§ **EXERCISE BRIEF**: Gather all lines in the data that hold the string "pixels".

§ **SOURCE RECORDS**:
[Start of Attachment]
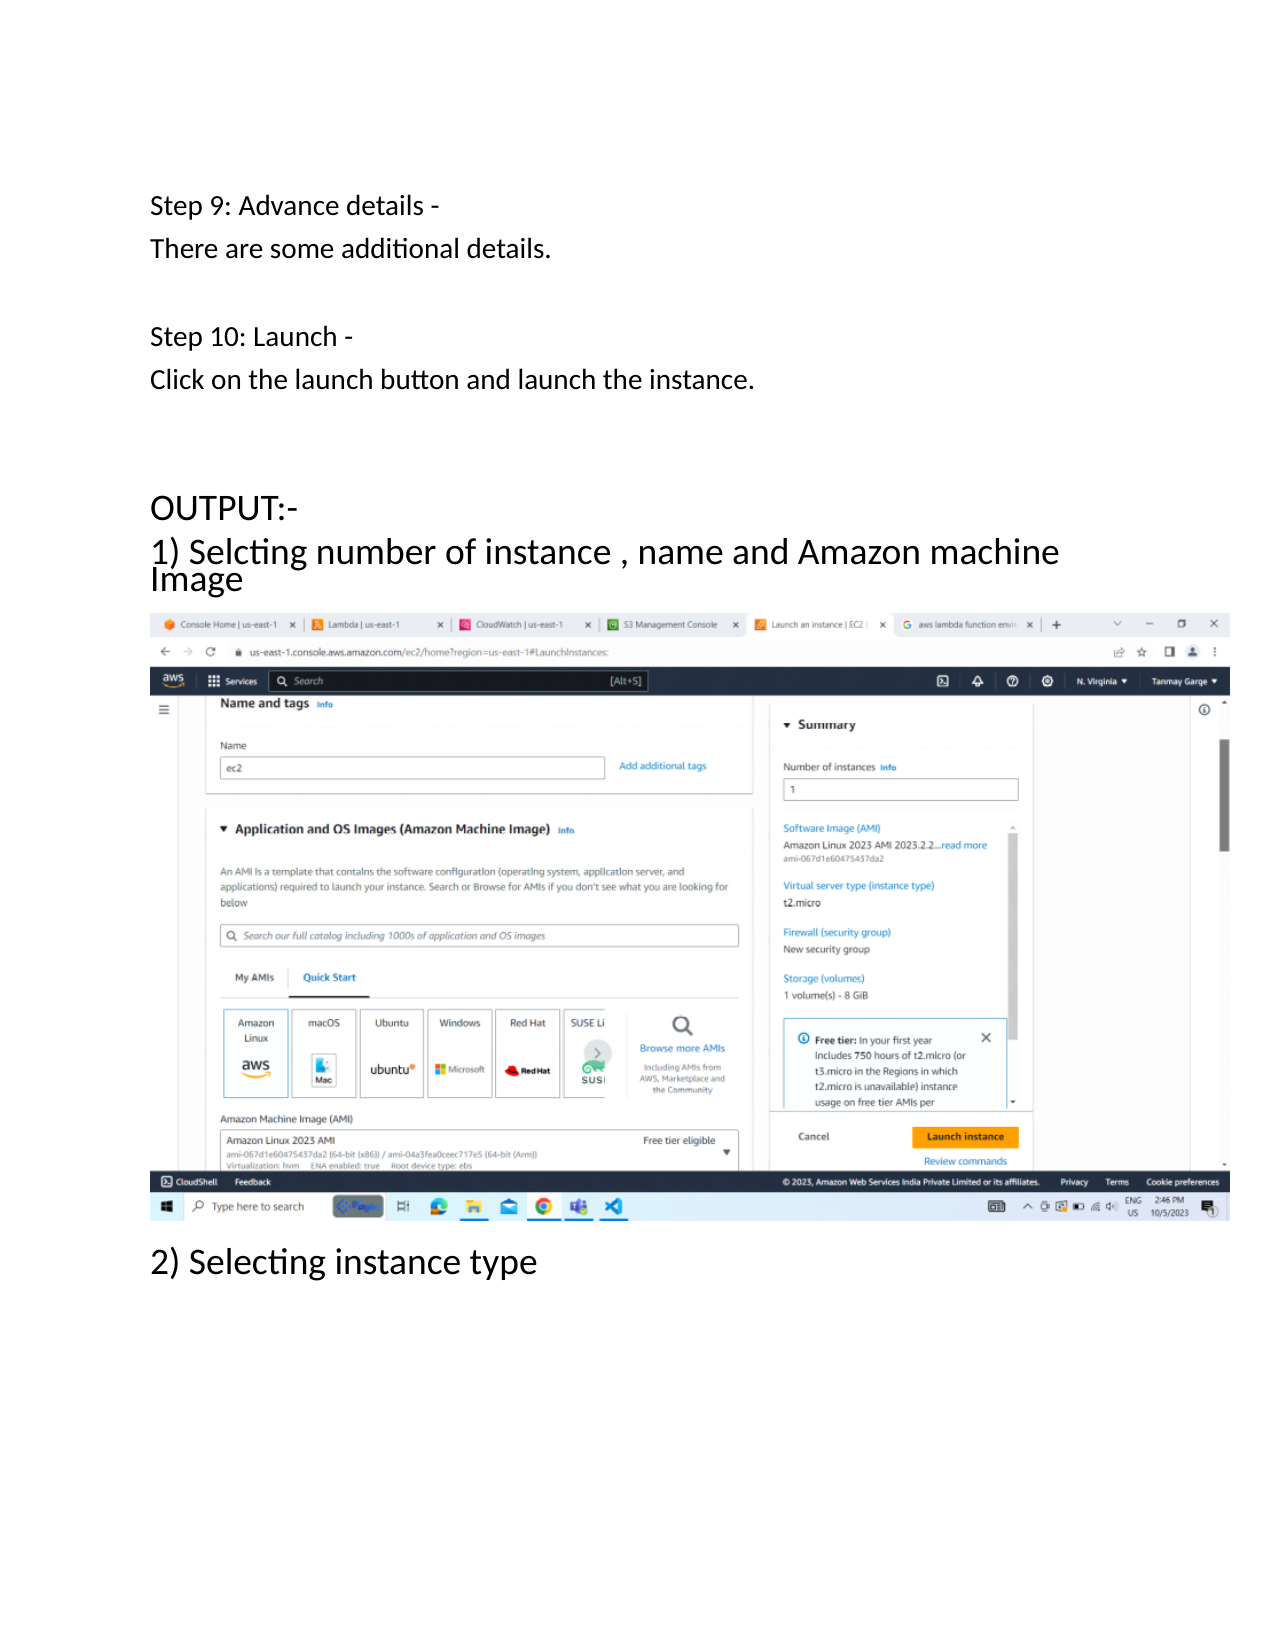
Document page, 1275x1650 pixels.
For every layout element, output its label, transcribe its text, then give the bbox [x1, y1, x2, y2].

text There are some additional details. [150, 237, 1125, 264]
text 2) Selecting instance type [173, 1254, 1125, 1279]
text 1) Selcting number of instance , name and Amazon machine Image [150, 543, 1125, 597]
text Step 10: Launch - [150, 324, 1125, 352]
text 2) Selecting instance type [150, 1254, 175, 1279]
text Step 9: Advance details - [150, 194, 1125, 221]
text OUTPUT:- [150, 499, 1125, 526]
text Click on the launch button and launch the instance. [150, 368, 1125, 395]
[End of Attachment]
[Start of Attachment]
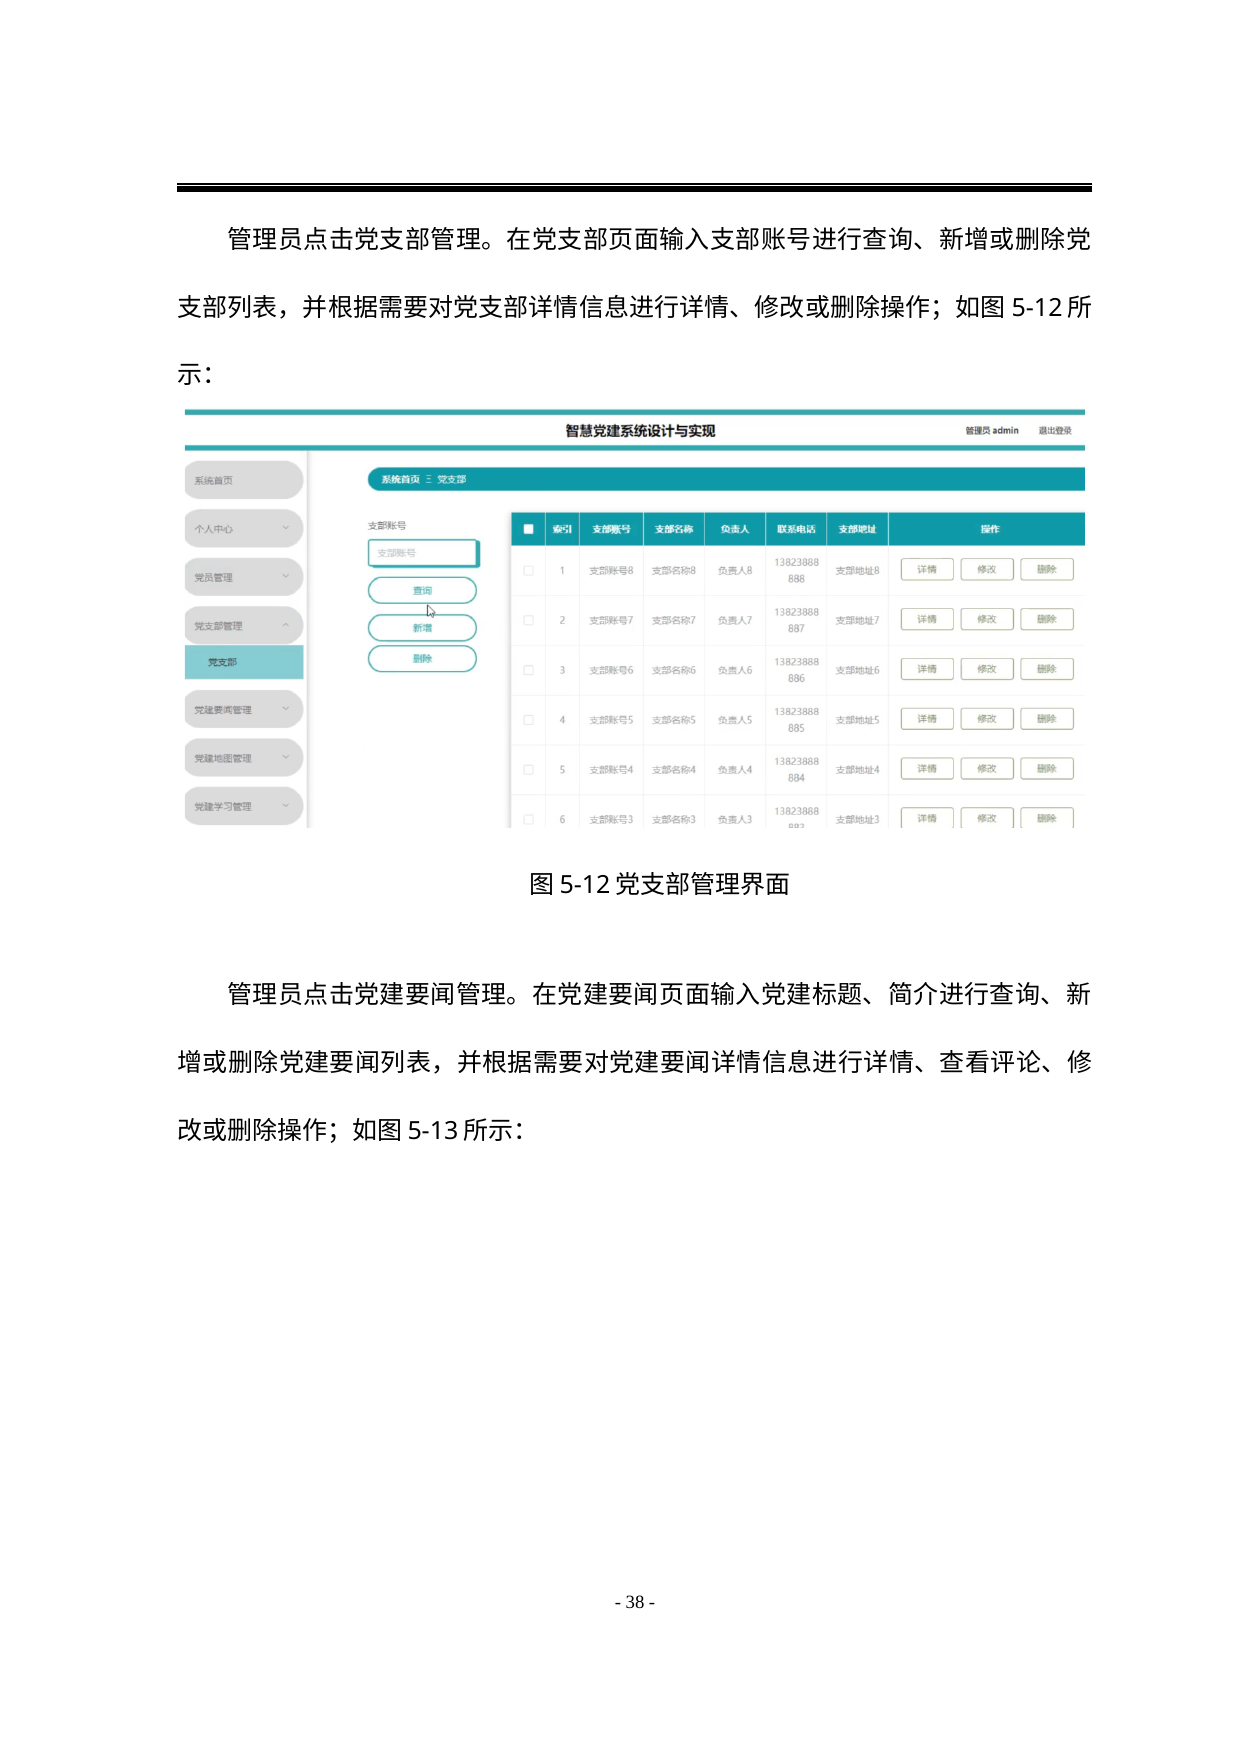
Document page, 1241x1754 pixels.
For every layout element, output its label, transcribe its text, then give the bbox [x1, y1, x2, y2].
[End of Attachment]
[Start of Attachment]
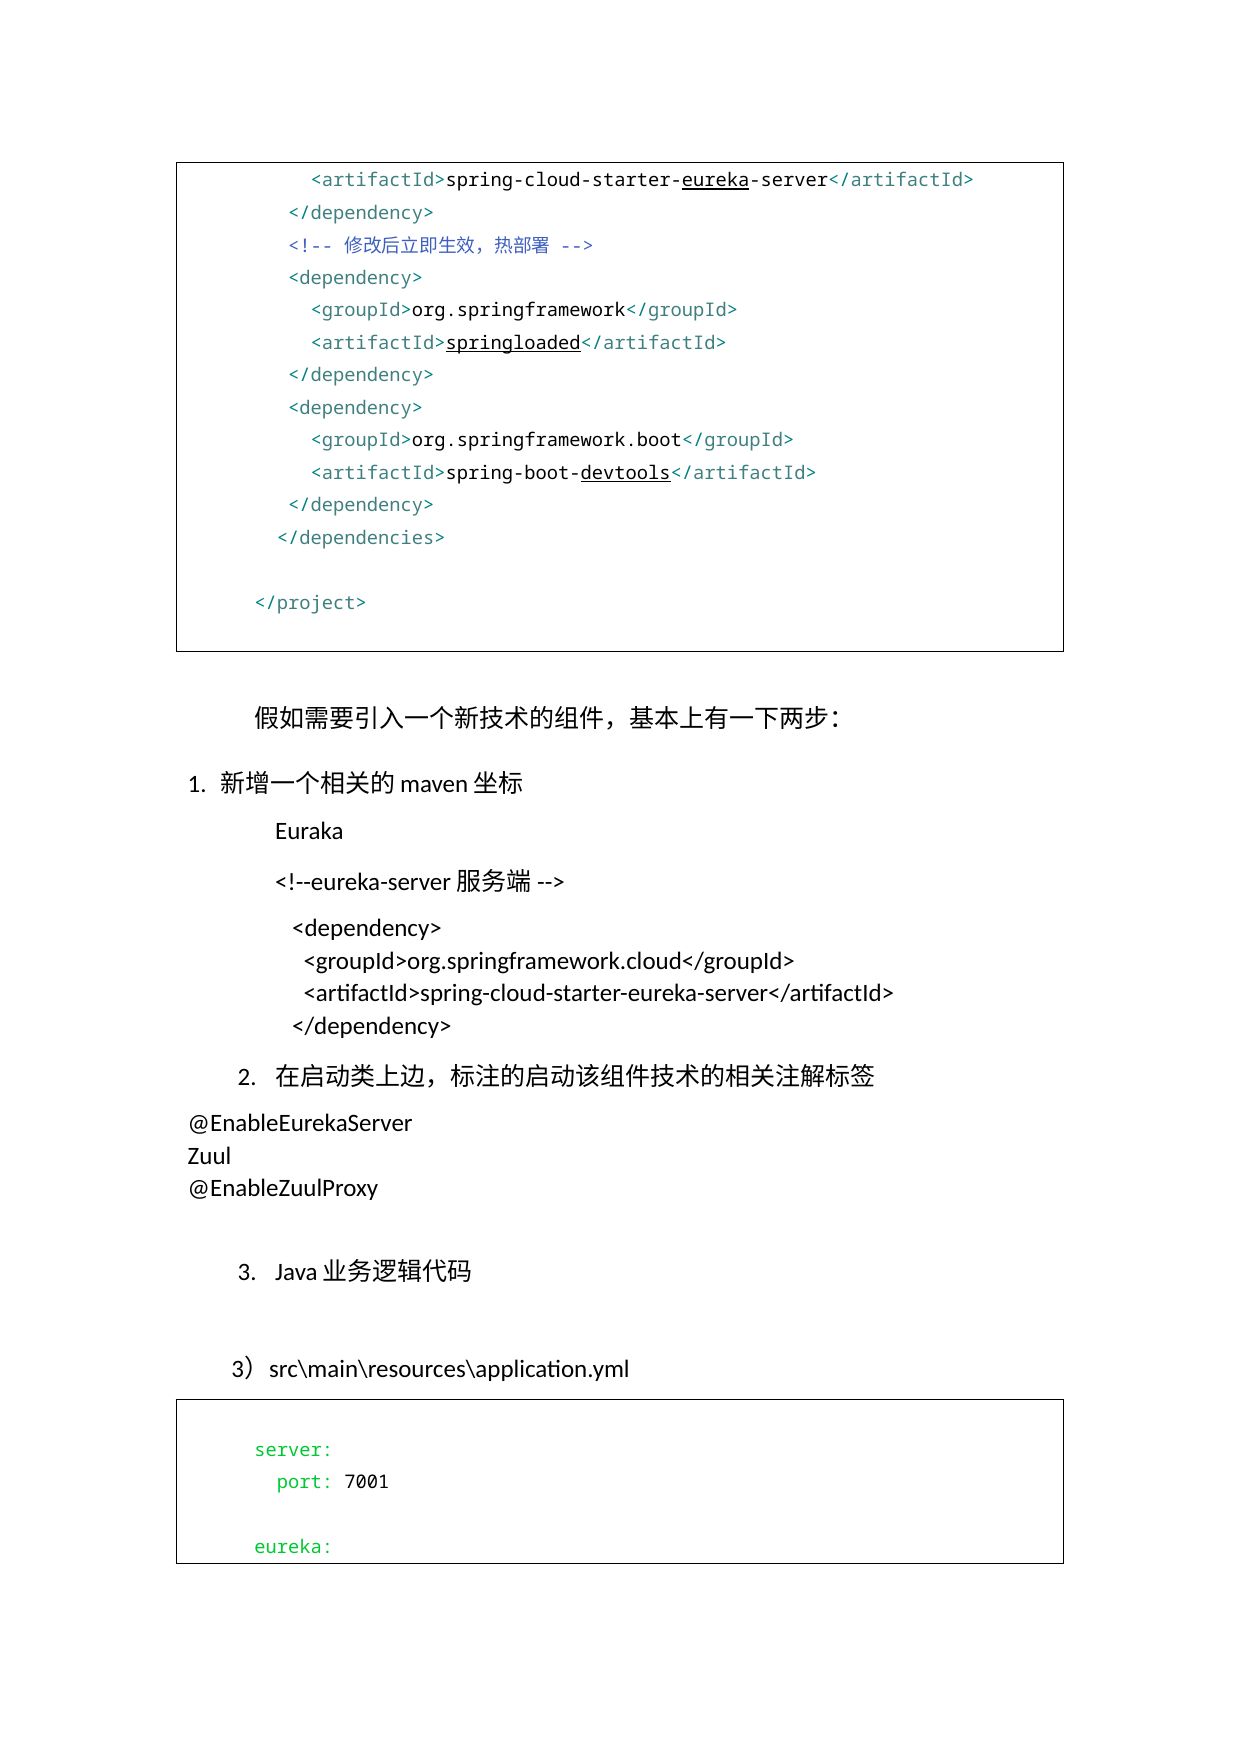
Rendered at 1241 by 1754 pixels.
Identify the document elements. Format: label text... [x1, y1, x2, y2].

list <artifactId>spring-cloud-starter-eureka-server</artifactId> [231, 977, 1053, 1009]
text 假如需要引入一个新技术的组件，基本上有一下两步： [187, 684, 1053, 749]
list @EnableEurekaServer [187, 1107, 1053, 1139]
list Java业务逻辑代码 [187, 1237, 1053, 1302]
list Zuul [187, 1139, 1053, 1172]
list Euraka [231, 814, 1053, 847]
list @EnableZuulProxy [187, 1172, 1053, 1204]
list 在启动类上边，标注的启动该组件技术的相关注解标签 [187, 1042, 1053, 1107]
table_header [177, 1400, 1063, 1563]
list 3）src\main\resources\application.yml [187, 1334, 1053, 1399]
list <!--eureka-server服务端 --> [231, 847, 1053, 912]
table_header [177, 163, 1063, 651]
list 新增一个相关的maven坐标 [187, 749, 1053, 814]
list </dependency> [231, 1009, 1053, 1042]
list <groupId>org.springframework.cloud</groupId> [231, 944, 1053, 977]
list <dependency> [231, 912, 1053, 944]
[End of Attachment]
§ **TASK RESULT**:
Document page, 1275x1650 pixels.
Document page, 1241x1754 pixels.
Rendered at 1241 by 1754 pixels.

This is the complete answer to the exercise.